I can be convinced otherwise, but very little compares to this.
Exiled
there is a couple minutes in porkeys after the shower scene that was funny something about a linup
NOTHING beats "Who's on First." EVER, EVER!!! One of the truly priceless gems in the history of comedy. WOW What an honor to hear/see it. If ANY of you DBR folk have not -- get ready for the best few minutes of comedy you will EVER experience.
The santatized version quoted above is all that remains of the great routine, but when A&C used to do the routine in nightclubs, it included a slightly racier version of the shortstop's name -- I Don't Care became I Don't Give a [word that this board's filter won't allow],
No big deal, just interesting.
However, I'm wondering if somebody can help me ... I recall a twist on this routine in the late 1960s or early 1970s that had to do with two promoters trying to line up act's for a rock concert. Naturally, "The Who" is on first (or is it "Guess Who?"). Anybody else remember this?
I have that routine on tape -- absolutely hilarious (and a heck of a lot more exciting than a real soccer game).
Just a few more sports routines to suggest:
-- Andy Griffith's "What It Was Was Football" is played to death around here, but if you haven't heard it, it's brilliant. It's the routine that first brought him national fame.
-- George Carlin's comparison of football and baseball:
"Baseball begins in the spring, the season of new life.
Football begins in the fall, when everything's dying."

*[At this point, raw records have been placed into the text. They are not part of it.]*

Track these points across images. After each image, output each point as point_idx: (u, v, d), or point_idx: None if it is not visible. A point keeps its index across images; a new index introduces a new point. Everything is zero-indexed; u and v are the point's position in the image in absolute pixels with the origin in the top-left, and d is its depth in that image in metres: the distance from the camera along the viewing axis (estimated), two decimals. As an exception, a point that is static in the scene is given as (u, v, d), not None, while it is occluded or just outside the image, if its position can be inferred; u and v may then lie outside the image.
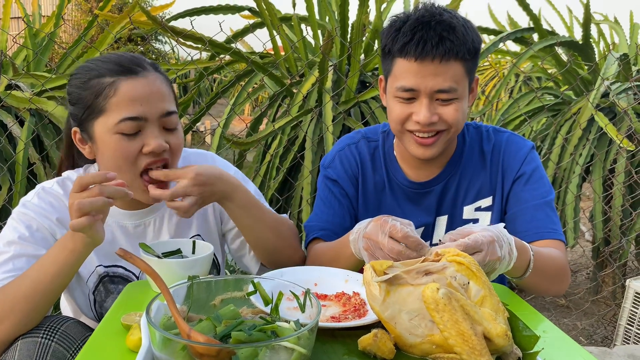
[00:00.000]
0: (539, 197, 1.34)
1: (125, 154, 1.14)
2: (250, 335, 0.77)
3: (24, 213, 1.18)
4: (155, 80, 1.17)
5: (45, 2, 4.34)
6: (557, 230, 1.32)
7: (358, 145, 1.46)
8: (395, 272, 0.85)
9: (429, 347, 0.82)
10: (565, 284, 1.28)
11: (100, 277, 1.26)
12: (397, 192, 1.42)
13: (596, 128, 2.91)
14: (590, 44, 3.01)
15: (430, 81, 1.21)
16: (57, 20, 2.92)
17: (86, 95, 1.15)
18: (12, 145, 2.60)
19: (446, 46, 1.19)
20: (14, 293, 1.02)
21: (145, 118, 1.14)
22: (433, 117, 1.24)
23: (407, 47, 1.21)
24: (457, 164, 1.39)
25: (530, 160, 1.38)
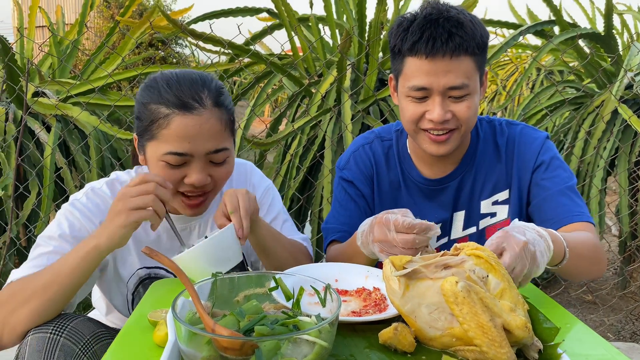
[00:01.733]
0: (561, 183, 1.33)
1: (168, 180, 1.16)
2: (272, 329, 0.79)
3: (71, 212, 1.22)
4: (210, 119, 1.17)
5: (67, 10, 4.44)
6: (584, 212, 1.31)
7: (372, 145, 1.47)
8: (414, 267, 0.86)
9: (449, 339, 0.83)
10: (602, 264, 1.26)
11: (140, 279, 1.29)
12: (412, 189, 1.42)
13: (620, 120, 2.85)
14: (612, 35, 2.95)
15: (442, 78, 1.21)
16: (80, 28, 2.99)
17: (145, 116, 1.19)
18: (40, 150, 2.68)
19: (456, 42, 1.19)
20: (35, 282, 1.06)
21: (191, 154, 1.16)
22: (447, 115, 1.24)
23: (417, 46, 1.21)
24: (472, 159, 1.39)
25: (547, 149, 1.37)
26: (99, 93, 2.55)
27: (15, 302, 1.05)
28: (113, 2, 10.80)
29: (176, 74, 1.21)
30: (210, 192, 1.23)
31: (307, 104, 2.75)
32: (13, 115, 2.68)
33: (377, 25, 2.57)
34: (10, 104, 2.71)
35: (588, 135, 2.88)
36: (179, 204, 1.23)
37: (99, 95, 2.57)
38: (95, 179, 2.65)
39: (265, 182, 1.45)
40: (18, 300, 1.05)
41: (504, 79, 6.00)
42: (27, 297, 1.05)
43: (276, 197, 1.45)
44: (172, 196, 1.21)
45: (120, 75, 2.70)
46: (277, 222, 1.41)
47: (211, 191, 1.24)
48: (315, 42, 2.81)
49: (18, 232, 2.75)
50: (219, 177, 1.22)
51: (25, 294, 1.05)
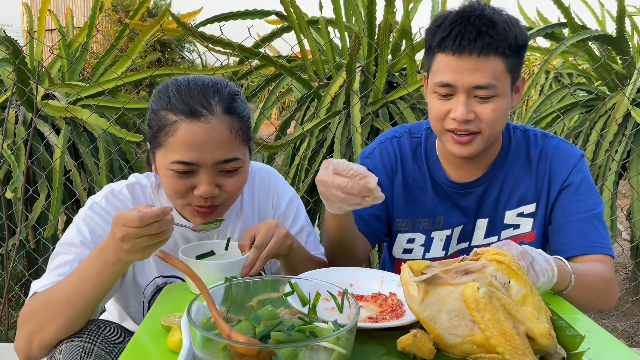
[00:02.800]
0: (588, 209, 1.29)
1: (175, 191, 1.15)
2: (289, 336, 0.77)
3: (90, 216, 1.19)
4: (218, 127, 1.12)
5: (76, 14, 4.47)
6: (605, 244, 1.27)
7: (400, 139, 1.44)
8: (433, 272, 0.84)
9: (470, 347, 0.81)
10: (612, 298, 1.24)
11: (157, 288, 1.27)
12: (437, 190, 1.39)
13: (633, 123, 2.82)
14: (624, 37, 2.92)
15: (467, 76, 1.19)
16: (90, 31, 2.99)
17: (154, 123, 1.16)
18: (49, 153, 2.68)
19: (485, 41, 1.17)
20: (57, 298, 1.04)
21: (197, 164, 1.12)
22: (469, 115, 1.21)
23: (445, 42, 1.19)
24: (501, 167, 1.36)
25: (579, 169, 1.33)
26: (109, 95, 2.54)
27: (41, 319, 1.03)
28: (120, 6, 10.85)
29: (188, 79, 1.17)
30: (221, 205, 1.19)
31: (316, 106, 2.74)
32: (23, 117, 2.69)
33: (387, 27, 2.55)
34: (20, 107, 2.71)
35: (600, 138, 2.85)
36: (189, 213, 1.20)
37: (108, 98, 2.57)
38: (104, 181, 2.65)
39: (290, 192, 1.40)
40: (43, 317, 1.03)
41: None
42: (52, 314, 1.03)
43: (300, 207, 1.41)
44: (183, 208, 1.19)
45: (129, 77, 2.70)
46: (302, 235, 1.37)
47: (222, 204, 1.19)
48: (325, 44, 2.80)
49: (27, 235, 2.75)
50: (230, 189, 1.17)
51: (49, 311, 1.03)
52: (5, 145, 2.46)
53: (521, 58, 1.25)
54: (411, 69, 2.66)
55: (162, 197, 1.27)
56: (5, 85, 2.86)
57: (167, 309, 1.01)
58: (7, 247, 2.52)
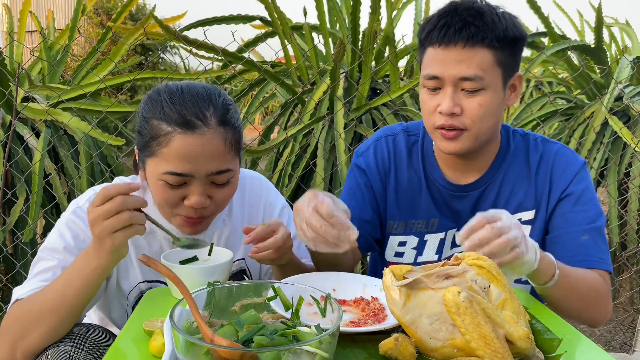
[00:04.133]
0: (588, 221, 1.24)
1: (166, 200, 1.14)
2: (272, 340, 0.77)
3: (74, 221, 1.17)
4: (213, 139, 1.10)
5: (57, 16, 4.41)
6: (604, 259, 1.23)
7: (397, 137, 1.40)
8: (415, 276, 0.85)
9: (451, 350, 0.82)
10: (600, 311, 1.20)
11: (141, 293, 1.25)
12: (432, 191, 1.35)
13: (610, 132, 2.89)
14: (602, 48, 2.99)
15: (453, 68, 1.16)
16: (71, 33, 2.96)
17: (145, 131, 1.13)
18: (29, 156, 2.64)
19: (470, 31, 1.14)
20: (40, 305, 1.02)
21: (191, 175, 1.11)
22: (455, 108, 1.18)
23: (432, 34, 1.18)
24: (499, 170, 1.32)
25: (581, 179, 1.28)
26: (90, 99, 2.52)
27: (24, 326, 1.02)
28: (101, 9, 10.76)
29: (182, 87, 1.14)
30: (210, 215, 1.18)
31: (300, 111, 2.75)
32: (2, 120, 2.64)
33: (371, 34, 2.58)
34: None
35: (579, 146, 2.91)
36: (178, 223, 1.18)
37: (90, 101, 2.55)
38: (85, 185, 2.62)
39: (281, 201, 1.39)
40: (26, 324, 1.02)
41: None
42: (35, 321, 1.01)
43: (291, 216, 1.39)
44: (172, 216, 1.18)
45: (112, 80, 2.68)
46: (294, 243, 1.37)
47: (211, 215, 1.19)
48: (309, 50, 2.82)
49: (5, 239, 2.70)
50: (219, 200, 1.16)
51: (32, 318, 1.01)
52: (-16, 148, 2.41)
53: (515, 53, 1.21)
54: (394, 76, 2.69)
55: (148, 200, 1.26)
56: (-16, 87, 2.81)
57: (149, 314, 1.00)
58: (-17, 252, 2.48)
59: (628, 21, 3.88)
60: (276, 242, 1.10)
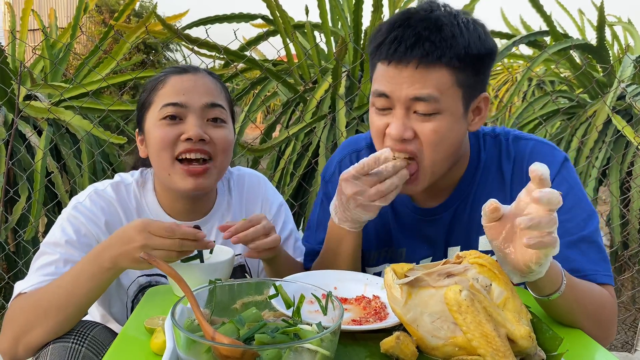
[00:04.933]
0: (574, 230, 1.07)
1: (164, 138, 1.18)
2: (273, 338, 0.77)
3: (75, 216, 1.20)
4: (204, 77, 1.24)
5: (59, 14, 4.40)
6: (598, 271, 1.06)
7: (360, 155, 1.28)
8: (416, 275, 0.85)
9: (452, 349, 0.82)
10: (606, 329, 1.03)
11: (140, 287, 1.27)
12: (402, 218, 1.23)
13: (612, 130, 2.88)
14: (605, 46, 2.98)
15: (405, 88, 1.02)
16: (73, 31, 2.96)
17: (144, 95, 1.25)
18: (31, 154, 2.64)
19: (424, 48, 0.99)
20: (47, 301, 1.03)
21: (186, 105, 1.19)
22: (406, 133, 1.04)
23: (381, 49, 1.04)
24: (470, 187, 1.19)
25: (562, 180, 1.11)
26: (93, 97, 2.52)
27: (28, 320, 1.03)
28: (104, 7, 10.76)
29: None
30: (211, 161, 1.21)
31: (302, 110, 2.75)
32: (4, 118, 2.65)
33: (373, 32, 2.57)
34: (1, 107, 2.68)
35: (581, 145, 2.91)
36: (179, 176, 1.19)
37: (92, 99, 2.55)
38: (87, 183, 2.62)
39: (279, 198, 1.43)
40: (31, 319, 1.03)
41: (495, 88, 6.05)
42: (43, 316, 1.02)
43: (289, 214, 1.44)
44: (171, 166, 1.20)
45: (114, 79, 2.68)
46: (290, 240, 1.39)
47: (212, 160, 1.21)
48: (311, 49, 2.81)
49: (7, 237, 2.71)
50: (218, 140, 1.21)
51: (38, 313, 1.03)
52: (-14, 146, 2.42)
53: (480, 72, 1.06)
54: (396, 75, 2.68)
55: (148, 195, 1.28)
56: (-14, 86, 2.82)
57: (150, 312, 1.01)
58: (-14, 250, 2.48)
59: (630, 20, 3.87)
60: (257, 232, 1.11)
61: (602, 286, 1.06)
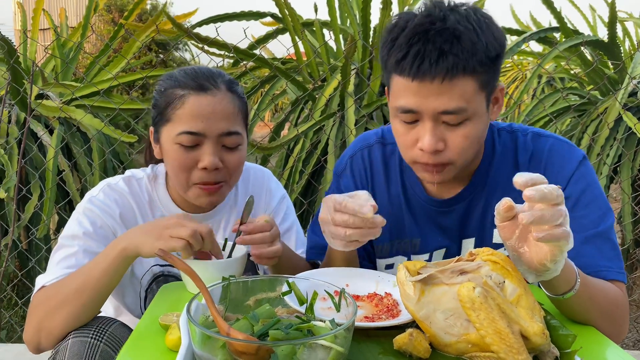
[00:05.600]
0: (589, 226, 1.08)
1: (181, 164, 1.20)
2: (287, 334, 0.78)
3: (90, 209, 1.22)
4: (223, 100, 1.20)
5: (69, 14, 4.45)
6: (611, 267, 1.06)
7: (371, 150, 1.28)
8: (429, 272, 0.85)
9: (465, 346, 0.82)
10: (619, 327, 1.04)
11: (154, 276, 1.30)
12: (415, 209, 1.23)
13: (624, 128, 2.86)
14: (616, 43, 2.96)
15: (432, 102, 1.00)
16: (84, 31, 2.99)
17: (161, 102, 1.22)
18: (43, 153, 2.67)
19: (449, 62, 0.98)
20: (68, 286, 1.07)
21: (203, 134, 1.18)
22: (438, 145, 1.04)
23: (403, 64, 1.01)
24: (484, 179, 1.19)
25: (580, 177, 1.12)
26: (104, 96, 2.54)
27: (50, 307, 1.06)
28: (113, 6, 10.81)
29: (193, 66, 1.27)
30: (224, 182, 1.23)
31: (310, 108, 2.75)
32: (16, 117, 2.68)
33: (382, 30, 2.57)
34: (14, 106, 2.70)
35: (592, 142, 2.89)
36: (195, 194, 1.22)
37: (103, 98, 2.57)
38: (98, 182, 2.63)
39: (281, 191, 1.46)
40: (52, 304, 1.06)
41: (505, 85, 6.01)
42: (61, 302, 1.05)
43: (291, 206, 1.46)
44: (187, 187, 1.22)
45: (124, 78, 2.69)
46: (291, 234, 1.41)
47: (225, 181, 1.23)
48: (320, 47, 2.81)
49: (19, 235, 2.74)
50: (231, 164, 1.22)
51: (58, 299, 1.05)
52: (-1, 145, 2.45)
53: (497, 68, 1.06)
54: (405, 72, 2.67)
55: (159, 189, 1.31)
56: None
57: (164, 308, 1.02)
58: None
59: (642, 16, 3.84)
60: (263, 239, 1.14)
61: (614, 282, 1.06)
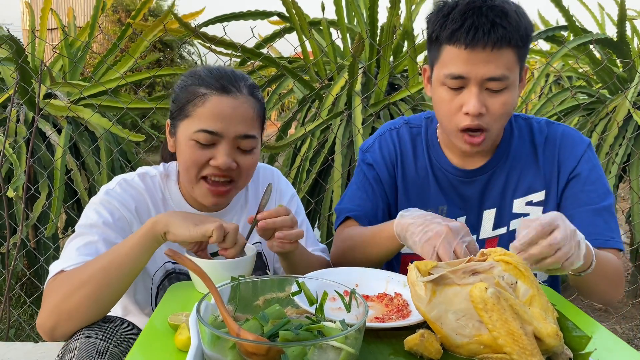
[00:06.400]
0: (597, 200, 1.26)
1: (194, 160, 1.20)
2: (297, 335, 0.77)
3: (108, 201, 1.22)
4: (244, 103, 1.21)
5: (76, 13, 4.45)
6: (615, 238, 1.24)
7: (399, 130, 1.43)
8: (441, 272, 0.84)
9: (477, 347, 0.81)
10: (620, 289, 1.23)
11: (167, 273, 1.30)
12: (440, 179, 1.36)
13: (633, 126, 2.83)
14: (625, 41, 2.93)
15: (481, 69, 1.15)
16: (92, 30, 2.99)
17: (182, 97, 1.23)
18: (51, 152, 2.68)
19: (499, 33, 1.13)
20: (92, 266, 1.06)
21: (221, 134, 1.19)
22: (482, 109, 1.18)
23: (457, 34, 1.15)
24: (506, 154, 1.33)
25: (588, 158, 1.30)
26: (111, 95, 2.55)
27: (70, 288, 1.04)
28: (119, 6, 10.84)
29: (218, 66, 1.29)
30: (234, 182, 1.24)
31: (317, 107, 2.75)
32: (24, 116, 2.69)
33: (390, 29, 2.56)
34: (22, 106, 2.71)
35: (601, 141, 2.86)
36: (202, 192, 1.23)
37: (110, 97, 2.57)
38: (106, 181, 2.65)
39: (291, 190, 1.47)
40: (73, 285, 1.04)
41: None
42: (84, 282, 1.04)
43: (300, 205, 1.47)
44: (196, 182, 1.23)
45: (132, 77, 2.70)
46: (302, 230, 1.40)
47: (235, 182, 1.24)
48: (327, 46, 2.81)
49: (27, 234, 2.75)
50: (244, 166, 1.23)
51: (81, 278, 1.04)
52: (7, 144, 2.45)
53: (528, 48, 1.22)
54: (413, 71, 2.67)
55: (171, 187, 1.32)
56: (7, 84, 2.86)
57: (173, 308, 1.01)
58: (8, 246, 2.52)
59: (651, 14, 3.80)
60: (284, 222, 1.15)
61: (615, 250, 1.24)
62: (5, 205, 2.52)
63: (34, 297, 2.80)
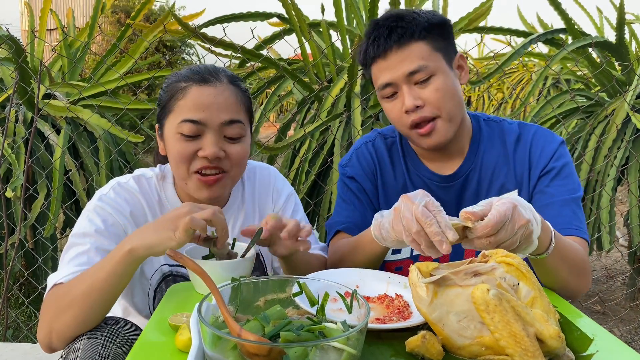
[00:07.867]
0: (567, 192, 1.30)
1: (181, 154, 1.20)
2: (299, 335, 0.77)
3: (101, 207, 1.22)
4: (225, 91, 1.22)
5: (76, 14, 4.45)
6: (581, 228, 1.27)
7: (375, 142, 1.47)
8: (442, 273, 0.84)
9: (478, 348, 0.81)
10: (585, 280, 1.20)
11: (163, 276, 1.29)
12: (418, 185, 1.40)
13: (632, 129, 2.84)
14: (624, 44, 2.94)
15: (399, 68, 1.25)
16: (91, 31, 2.99)
17: (165, 96, 1.25)
18: (50, 152, 2.67)
19: (398, 33, 1.24)
20: (76, 287, 1.05)
21: (204, 123, 1.19)
22: (417, 101, 1.25)
23: (368, 52, 1.29)
24: (476, 156, 1.38)
25: (560, 155, 1.34)
26: (111, 96, 2.54)
27: (59, 308, 1.04)
28: (119, 7, 10.84)
29: (198, 64, 1.30)
30: (226, 173, 1.23)
31: (317, 108, 2.75)
32: (23, 117, 2.68)
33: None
34: (21, 106, 2.71)
35: (600, 144, 2.87)
36: (195, 185, 1.23)
37: (110, 98, 2.57)
38: (105, 181, 2.64)
39: (288, 188, 1.46)
40: (61, 305, 1.04)
41: (510, 87, 5.99)
42: (69, 304, 1.03)
43: (298, 203, 1.47)
44: (188, 177, 1.22)
45: (131, 78, 2.69)
46: None
47: (227, 173, 1.23)
48: (327, 48, 2.81)
49: (26, 234, 2.74)
50: (234, 155, 1.23)
51: (67, 300, 1.04)
52: (6, 144, 2.45)
53: (446, 37, 1.29)
54: (412, 73, 2.67)
55: (167, 189, 1.32)
56: (6, 84, 2.86)
57: (173, 309, 1.01)
58: (6, 246, 2.51)
59: (650, 18, 3.81)
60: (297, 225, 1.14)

for the whole routine, go to: http://www.baseball-almanac.com/humor7.shtml
-- There are several good comic sports movies -- I'd rate "Slap Shot" as No. 1, but the first two of three "Major League" movies are excellent and Joe E. Brown made a couple of classics back in the 1930s (Elmer the Great and Alibi Ike). However, the funniest baseball stuff I've seen in screen is the baseball game sequence from the first Naked Gun movie: "I must kill the Queen!"